Depuis les années 1990, les vagues de privatisations ont cependant réduit la capacité militante des dockers. « On est passés de ports publics dont la totalité des terminaux sont gérés par les syndicats, formant un micro-système politique autonome, à la privatisation, où le port est vendu à la découpe. Et découper, forcément, ça fragmente la mobilisation », détaille Julien O’Miel. Sans compter la répression à laquelle se confrontent les dockers lorsqu’ils prévoient de bloquer certaines cargaisons.

Durant la grève de 1949-1950 lancée à Marseille, et qui mobilisa plus de 35 000 dockers contre la livraison d’armes vers l’Indochine, la répression dans le port méditerranéen fut lourde. Les bataillons de CRS, la préfecture et la mairie de Marseille cherchèrent par tous les moyens à essouffler le mouvement en multipliant les retraits des cartes professionnelles, les arrestations et les infiltrations. Le syndicat CGT local y perdit son hégémonie pendant plusieurs années. Leur histoire est racontée par Paul Carpita dans son film Le Rendez-vous des quais(1955), interdit de projection pendant trente-cinq ans.

Plus récemment, à la suite des blocages de 2019 vers l’Arabie saoudite, les dockers du CALP ont été poursuivis pour association de malfaiteurs par la justice italienne, certains ont été perquisitionnés ainsi que leurs familles et sont désormais sous surveillance des services de renseignements. « La répression et la pression sont les mêmes en France. Seule notre unité au sein de la fédération ports et docks CGT fait office de rempart », ajoute Aurélien*.

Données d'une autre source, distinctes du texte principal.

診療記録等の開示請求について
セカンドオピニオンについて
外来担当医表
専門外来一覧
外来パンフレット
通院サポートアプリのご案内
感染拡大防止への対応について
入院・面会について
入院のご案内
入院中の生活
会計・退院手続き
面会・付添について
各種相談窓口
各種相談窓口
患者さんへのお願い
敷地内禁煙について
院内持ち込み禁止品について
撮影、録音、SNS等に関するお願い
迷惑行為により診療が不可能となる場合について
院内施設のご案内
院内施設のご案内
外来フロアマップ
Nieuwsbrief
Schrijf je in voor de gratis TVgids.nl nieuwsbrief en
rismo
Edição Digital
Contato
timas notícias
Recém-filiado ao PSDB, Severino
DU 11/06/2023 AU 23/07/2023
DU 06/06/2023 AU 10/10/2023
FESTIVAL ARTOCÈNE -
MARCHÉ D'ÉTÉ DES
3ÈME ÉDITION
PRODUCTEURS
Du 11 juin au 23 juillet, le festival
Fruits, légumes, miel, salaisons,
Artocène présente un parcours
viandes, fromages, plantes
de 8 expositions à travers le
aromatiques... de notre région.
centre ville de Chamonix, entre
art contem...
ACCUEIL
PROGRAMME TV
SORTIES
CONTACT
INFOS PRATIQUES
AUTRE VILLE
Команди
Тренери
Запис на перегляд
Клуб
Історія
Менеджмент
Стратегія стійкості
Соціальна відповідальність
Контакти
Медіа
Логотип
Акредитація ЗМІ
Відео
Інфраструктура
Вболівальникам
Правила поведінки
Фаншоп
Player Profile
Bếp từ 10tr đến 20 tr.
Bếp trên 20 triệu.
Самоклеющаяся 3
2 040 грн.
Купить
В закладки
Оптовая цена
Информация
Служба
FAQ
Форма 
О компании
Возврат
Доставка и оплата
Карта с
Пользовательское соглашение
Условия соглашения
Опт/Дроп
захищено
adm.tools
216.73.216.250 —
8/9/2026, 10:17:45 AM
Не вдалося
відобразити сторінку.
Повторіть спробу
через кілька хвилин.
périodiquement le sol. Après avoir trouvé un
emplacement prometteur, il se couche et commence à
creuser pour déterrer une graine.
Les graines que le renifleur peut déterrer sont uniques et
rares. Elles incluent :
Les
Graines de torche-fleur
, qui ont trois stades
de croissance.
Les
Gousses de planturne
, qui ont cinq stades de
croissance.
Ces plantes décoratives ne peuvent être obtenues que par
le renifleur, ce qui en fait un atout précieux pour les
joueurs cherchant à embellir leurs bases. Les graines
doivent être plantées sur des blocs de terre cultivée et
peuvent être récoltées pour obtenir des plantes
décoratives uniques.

Longtemps confinés à la culture du secret et à l’imaginaire mafieux, les dockers déconstruisent désormais cette image sur Instagram, où le compte @-CALP_genova est suivi par 44 000 followers. « Ils sont désormais associés à une sorte d’égérie de l’antimilitarisme par la société civile, association qui tient à la tradition antifasciste de la ville de Gênes, et à leurs incursions contre l’installation du parti politique néo-fasciste italien CasaPound », précise Julien O’Miel.

En France, les dockers marseillais ont, en juin dernier, prouvé qu’ils étaient des alliés de taille dans la lutte antimilitariste et décoloniale. « Les dockers déjouent par ailleurs l’idée selon laquelle la classe ouvrière est une classe blanche, raciste, concentrée sur soi. Ils ont beau être souvent des hommes blancs, les dockers de Dunkerque sur lesquels j’ai travaillé disent s’inspirer de grandes figures décoloniales, comme Angela Davis et Hô Chi Minh », conclut Antoine Tricot. Un signe qui marque le retour en force des dockers sur la scène antimilitariste mondiale. 


4. Fabricant de maillons pour munitions.

* Les prénoms suivis d’un astérisque ont été modifiés.